PROVIDED INFORMATION:
▽
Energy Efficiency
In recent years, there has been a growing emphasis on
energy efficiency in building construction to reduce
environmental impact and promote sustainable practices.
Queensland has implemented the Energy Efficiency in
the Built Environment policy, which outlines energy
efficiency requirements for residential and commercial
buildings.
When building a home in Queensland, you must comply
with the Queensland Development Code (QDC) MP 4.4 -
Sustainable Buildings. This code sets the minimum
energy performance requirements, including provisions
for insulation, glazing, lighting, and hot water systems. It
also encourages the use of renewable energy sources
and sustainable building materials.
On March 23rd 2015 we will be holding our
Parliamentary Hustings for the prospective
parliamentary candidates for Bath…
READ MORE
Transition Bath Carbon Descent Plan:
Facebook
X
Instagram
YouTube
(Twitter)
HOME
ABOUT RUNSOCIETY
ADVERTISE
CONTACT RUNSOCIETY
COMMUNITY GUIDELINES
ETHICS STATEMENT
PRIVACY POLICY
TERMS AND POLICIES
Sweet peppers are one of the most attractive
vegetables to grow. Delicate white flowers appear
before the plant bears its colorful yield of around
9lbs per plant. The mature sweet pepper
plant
△
▽
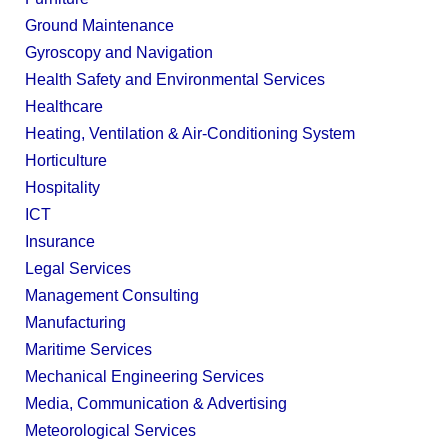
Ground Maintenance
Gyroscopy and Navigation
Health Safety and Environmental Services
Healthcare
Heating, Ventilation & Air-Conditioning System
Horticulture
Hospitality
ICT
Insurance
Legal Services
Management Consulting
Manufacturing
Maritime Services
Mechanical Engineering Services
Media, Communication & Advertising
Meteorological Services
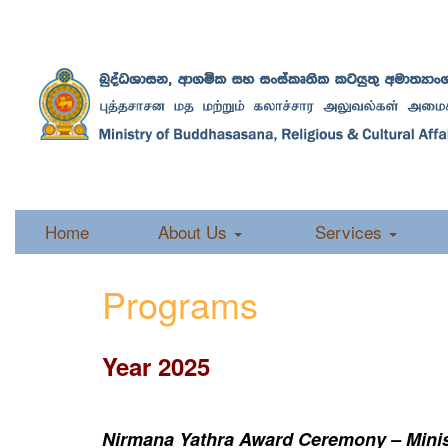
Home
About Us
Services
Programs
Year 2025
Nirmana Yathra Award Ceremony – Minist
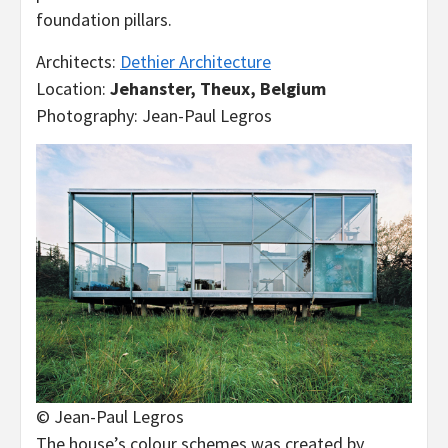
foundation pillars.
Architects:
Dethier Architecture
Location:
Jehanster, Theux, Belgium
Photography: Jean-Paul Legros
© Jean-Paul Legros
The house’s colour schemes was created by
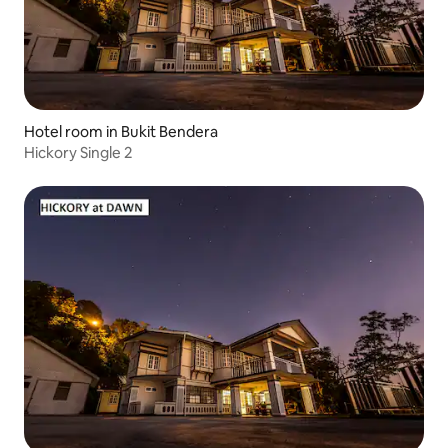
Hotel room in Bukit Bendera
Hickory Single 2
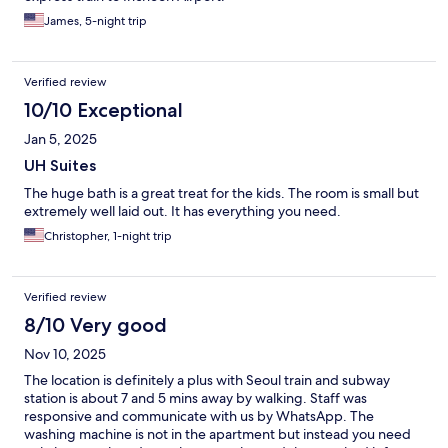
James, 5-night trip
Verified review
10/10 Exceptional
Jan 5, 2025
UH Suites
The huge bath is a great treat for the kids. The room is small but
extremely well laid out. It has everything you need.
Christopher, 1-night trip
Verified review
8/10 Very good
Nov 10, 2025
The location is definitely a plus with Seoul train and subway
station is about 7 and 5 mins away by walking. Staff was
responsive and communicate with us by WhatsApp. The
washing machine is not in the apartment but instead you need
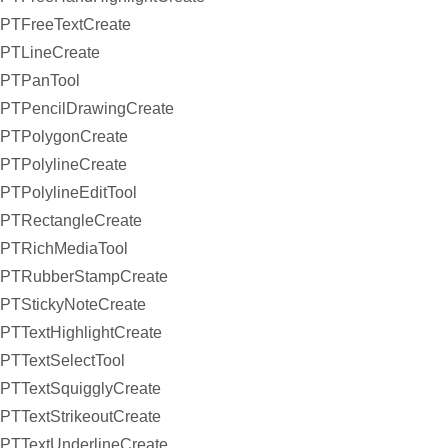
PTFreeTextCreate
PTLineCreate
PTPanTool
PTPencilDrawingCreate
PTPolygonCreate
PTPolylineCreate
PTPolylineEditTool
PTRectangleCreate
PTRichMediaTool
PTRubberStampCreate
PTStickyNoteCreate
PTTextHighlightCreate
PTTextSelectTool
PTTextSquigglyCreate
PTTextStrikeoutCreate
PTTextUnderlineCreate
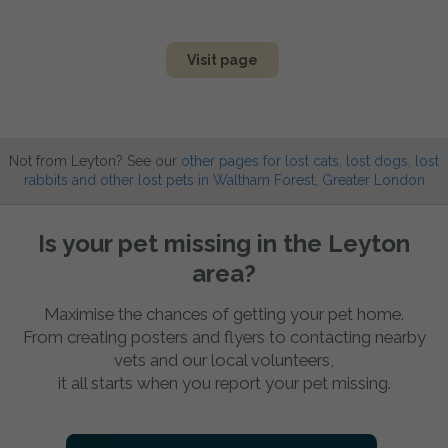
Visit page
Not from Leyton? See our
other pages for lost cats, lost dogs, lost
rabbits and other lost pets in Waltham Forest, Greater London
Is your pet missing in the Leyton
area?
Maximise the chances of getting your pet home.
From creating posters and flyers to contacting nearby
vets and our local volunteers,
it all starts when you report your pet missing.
△
▽
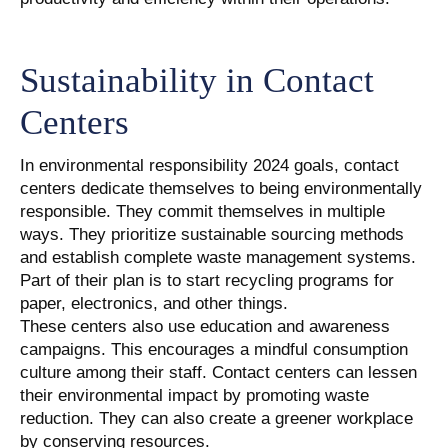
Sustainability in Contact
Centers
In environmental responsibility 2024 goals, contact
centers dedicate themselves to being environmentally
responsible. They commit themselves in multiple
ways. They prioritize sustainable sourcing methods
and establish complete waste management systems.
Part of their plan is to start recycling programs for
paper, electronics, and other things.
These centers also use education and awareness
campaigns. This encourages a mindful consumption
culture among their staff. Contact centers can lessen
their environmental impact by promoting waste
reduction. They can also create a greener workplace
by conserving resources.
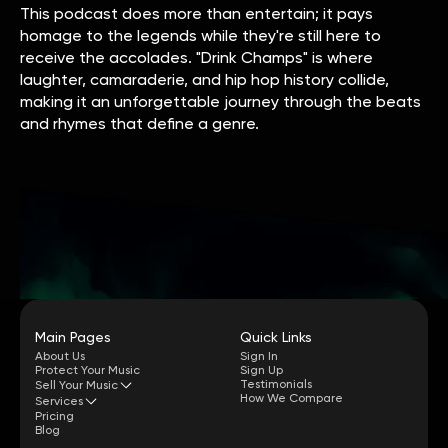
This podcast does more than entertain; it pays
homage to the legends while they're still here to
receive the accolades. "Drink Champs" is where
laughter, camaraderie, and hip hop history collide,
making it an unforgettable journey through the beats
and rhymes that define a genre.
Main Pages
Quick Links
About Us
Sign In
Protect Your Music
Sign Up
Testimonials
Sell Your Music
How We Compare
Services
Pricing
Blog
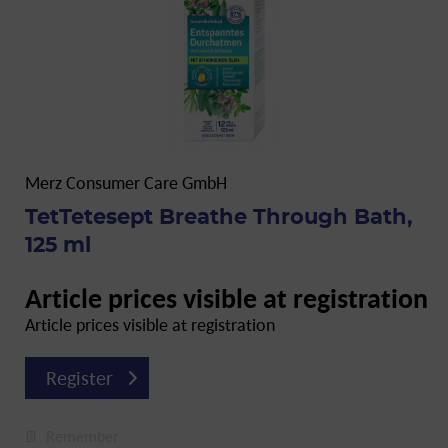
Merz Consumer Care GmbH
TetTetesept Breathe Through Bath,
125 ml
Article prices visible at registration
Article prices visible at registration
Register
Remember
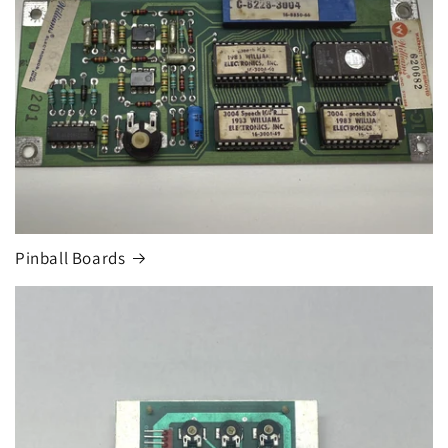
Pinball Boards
△
EXERCISE BRIEF: In the entries above, how many lines include the word "lost"? Give only that number.

OUTPUT: 2